Despite the launch 2.0-litre petrol motors being a stopgap until their Ingenium replacements arrive, no-one should feel short-changed by choosing them. These are strong engines, usefully quick, smooth and with a pleasingly rorty note under acceleration. The Ingenium engines will undoubtedly be more economical and emit less CO2, however.
The S, meanwhile, is a seriously quick car. Its silken combination of 335bhp and 332lb/ft gives the XE a top speed limited to 155mph and a 0-60mph time of 4.9 seconds, an acceleration figure which also hints at just how relentlessly it can gather pace.
Gearboxes are either six-speed manual or eight-speed automatic and the XE is rear-drive-only - for now - with Jaguar's new 'all surface progress control' promising "unrivalled all-weather capability".
Jaguar, as with Land Rover, has lagged behind the competition when it comes to the all-important 'infotainment' controls in its car.
The XE addresses this head on with a new system called InControl. It doesn't do anything particularly different than the equivalent kit in a German car, but the interface looks swish, a phone is easy to connect via Bluetooth and sat-nav and stereo control is intuitive.
It is a great effort, and light years ahead of the clunky and slow effort found thus far in Jaguars and Land Rovers.
Other advances include a head-up display that uses lasers - a world first - a plethora of safety kit and park-assist options and an app which allows drivers to use their smartphones to lock and unlock the doors, check how much fuel is left, turn the climate control on and pinpoint the car's location - handy if you can't remember where you've parked...

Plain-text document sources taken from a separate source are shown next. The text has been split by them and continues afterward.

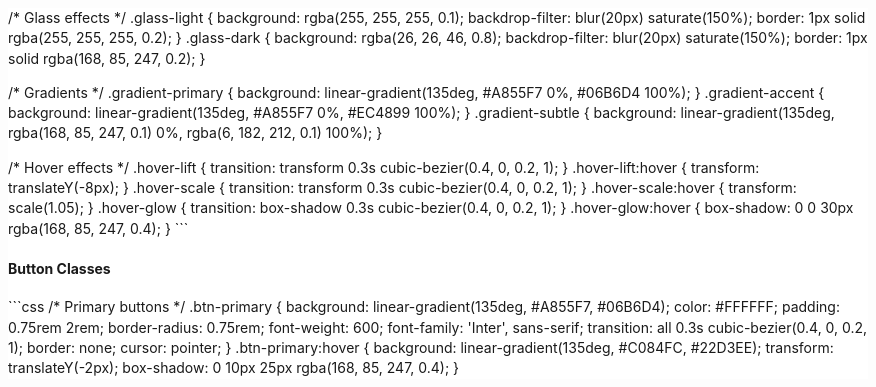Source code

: /* Glass effects */
.glass-light { 
  background: rgba(255, 255, 255, 0.1); 
  backdrop-filter: blur(20px) saturate(150%); 
  border: 1px solid rgba(255, 255, 255, 0.2); 
}
.glass-dark { 
  background: rgba(26, 26, 46, 0.8); 
  backdrop-filter: blur(20px) saturate(150%); 
  border: 1px solid rgba(168, 85, 247, 0.2); 
}

/* Gradients */
.gradient-primary { 
  background: linear-gradient(135deg, #A855F7 0%, #06B6D4 100%); 
}
.gradient-accent { 
  background: linear-gradient(135deg, #A855F7 0%, #EC4899 100%); 
}
.gradient-subtle { 
  background: linear-gradient(135deg, rgba(168, 85, 247, 0.1) 0%, rgba(6, 182, 212, 0.1) 100%); 
}

/* Hover effects */
.hover-lift { 
  transition: transform 0.3s cubic-bezier(0.4, 0, 0.2, 1); 
}
.hover-lift:hover { 
  transform: translateY(-8px); 
}
.hover-scale { 
  transition: transform 0.3s cubic-bezier(0.4, 0, 0.2, 1); 
}
.hover-scale:hover { 
  transform: scale(1.05); 
}
.hover-glow { 
  transition: box-shadow 0.3s cubic-bezier(0.4, 0, 0.2, 1); 
}
.hover-glow:hover { 
  box-shadow: 0 0 30px rgba(168, 85, 247, 0.4); 
}
\`\`\`

#### Button Classes
\`\`\`css
/* Primary buttons */
.btn-primary { 
  background: linear-gradient(135deg, #A855F7, #06B6D4);
  color: #FFFFFF; 
  padding: 0.75rem 2rem; 
  border-radius: 0.75rem; 
  font-weight: 600; 
  font-family: 'Inter', sans-serif;
  transition: all 0.3s cubic-bezier(0.4, 0, 0.2, 1);
  border: none;
  cursor: pointer;
}
.btn-primary:hover { 
  background: linear-gradient(135deg, #C084FC, #22D3EE);
  transform: translateY(-2px); 
  box-shadow: 0 10px 25px rgba(168, 85, 247, 0.4); 
}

The XE is a fabulous effort at taking on the Germans, an achievement all the more impressive when you remember that Jaguar doesn't have the same consistent expertise in this sector that BMW, Audi and Mercedes-Benz have honed over decades.
The Jaguar feels like it is the sweetest driving of the bunch. To these eyes it is also the most handsomely styled.
It doesn't have the same dizzyingly broad range of engines that you will find in a German manufacturer's brochure - there is no BMW 330d rival, for example - but Jaguar has wisely opted to focus on the insatiable 2.0-litre diesel section of the saloon market.
The XE is undoubtedly a pivotal car for the British marque, but it is merely the first of three important launches in the near future.
A new XF saloon will, on the evidence of a sneak preview at Loch Lomond, give the 5 Series/A6/E-Class headaches; and an SUV, thus far dubbed F-Pace, will give Jaguar a foothold in the fastest growing sector of the lot - though whether it will also dent Land Rover sales remains to be seen.
Sir William Lyons, Jaguar's founder, said that "the car is the closest thing we will ever create to something that is alive".
It is a quote that the good people at Jaguar are fond of repeating, and while it applies most neatly to the F-Type it is a mantra that seems to have also infused the design and execution of the XE.
But for Jaguar, building a great car, as it has, isn't enough, even if it does feel "alive"; it needs to persuade enough people that they should forsake their excellent 3 Series BMWs, A4s and C-Classes.
That means telling them about the XE, raising its profile and coaxing potential new customers to take a test drive; do that, and Jaguar has a chance of recouping that £1.5 billion investment and becoming not only a major premium manufacturer but also staying alive.